A good guide is linked here (it's quite long though)
Mostly I just wanted to make a short version.
The upshot is that causal decision theory is optimal...
They're all optimal if you look at a situation in the right way. It's a question of what you count as given when you do the optimizing.
Evidential decision theory is harder to describe, because it is flawed - it falls to Simpson's paradox.
That explains why they don't come out the same. the flaws are based on what is and isn't given. For example, according to a proponent of CDT, your decision on Newcomb's problem can't possibly change if box A has money, so controlling if it has money shouldn't affect your decision. Similarly, in Parfit's hitchhiker, a proponent of EDT would say that they already know if they got picked up, and they're not going to base their decision on counterfactuals.

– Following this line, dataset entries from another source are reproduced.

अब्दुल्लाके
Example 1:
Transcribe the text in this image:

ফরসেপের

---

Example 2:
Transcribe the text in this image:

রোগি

Optimal by the fairly obvious criterion of "gets agents who use it maximal rewards." If you cared about which decision theory you used because of some extra factor, the problem would become one where the rewards were not solely action-determined or decision-determined, when that extra factor is cast in terms of reward.
If you prefer, I'm sure you could recast it using the word "wins."

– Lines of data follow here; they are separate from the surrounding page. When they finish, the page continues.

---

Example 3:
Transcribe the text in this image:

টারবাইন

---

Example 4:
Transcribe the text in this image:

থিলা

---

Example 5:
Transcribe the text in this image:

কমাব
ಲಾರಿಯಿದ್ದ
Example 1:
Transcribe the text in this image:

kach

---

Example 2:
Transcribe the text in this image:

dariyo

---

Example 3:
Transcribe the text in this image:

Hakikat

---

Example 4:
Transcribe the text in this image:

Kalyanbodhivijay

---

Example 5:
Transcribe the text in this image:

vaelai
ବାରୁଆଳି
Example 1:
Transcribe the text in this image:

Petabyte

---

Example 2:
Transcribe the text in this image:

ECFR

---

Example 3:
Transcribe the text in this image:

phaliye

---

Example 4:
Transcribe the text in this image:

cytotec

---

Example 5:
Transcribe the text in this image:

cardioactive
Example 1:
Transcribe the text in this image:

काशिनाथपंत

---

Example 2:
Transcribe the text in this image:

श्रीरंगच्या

I couldn't find any concise explanation of what the decision theories are. Here's mine:
A Causal Decision Theorist wins, given what's happened so far.
An Evidential Decision Theorist wins, given what they know.
A Timeless Decision Theorist wins a priori.
To explain what I mean, here are two interesting problems. In each of them, two of the decision theories give one choice, and the third gives the other.
In Newcomb's problem and you separate people into groups based on what happened before the experiment, i.e. whether or not Box A has money, CDT will be at least as successful in each group as any other strategy, and notably more successful than EDT and TDT. If you separate it into what's known, there's only one group, since everybody has the same information. EDT is at least as successful as any other strategy, and notably more successful than CDT. If you don't separate it at all, TDT will be at least as successful as any other strategy, and notably more successful than EDT.
In Parfit's hitchhiker, when it comes time to pay the driver, if you split into groups based on what happened before the experiment, i.e. whether or not one has been picked up, CDT will be at least as successful in each group as any other strategy, and notably more successful than TDT. If you split based on what's given, which is again whether or not one has been picked up, EDT will be at least as successful in each group as any other strategy, and notably more successful than TDT. If you don't separate at all, TDT will be at least as successful as any other strategy, and notably more successful than CDT and EDT.
There's one thing I'm not sure about. How does Updateless Decision Theory compare?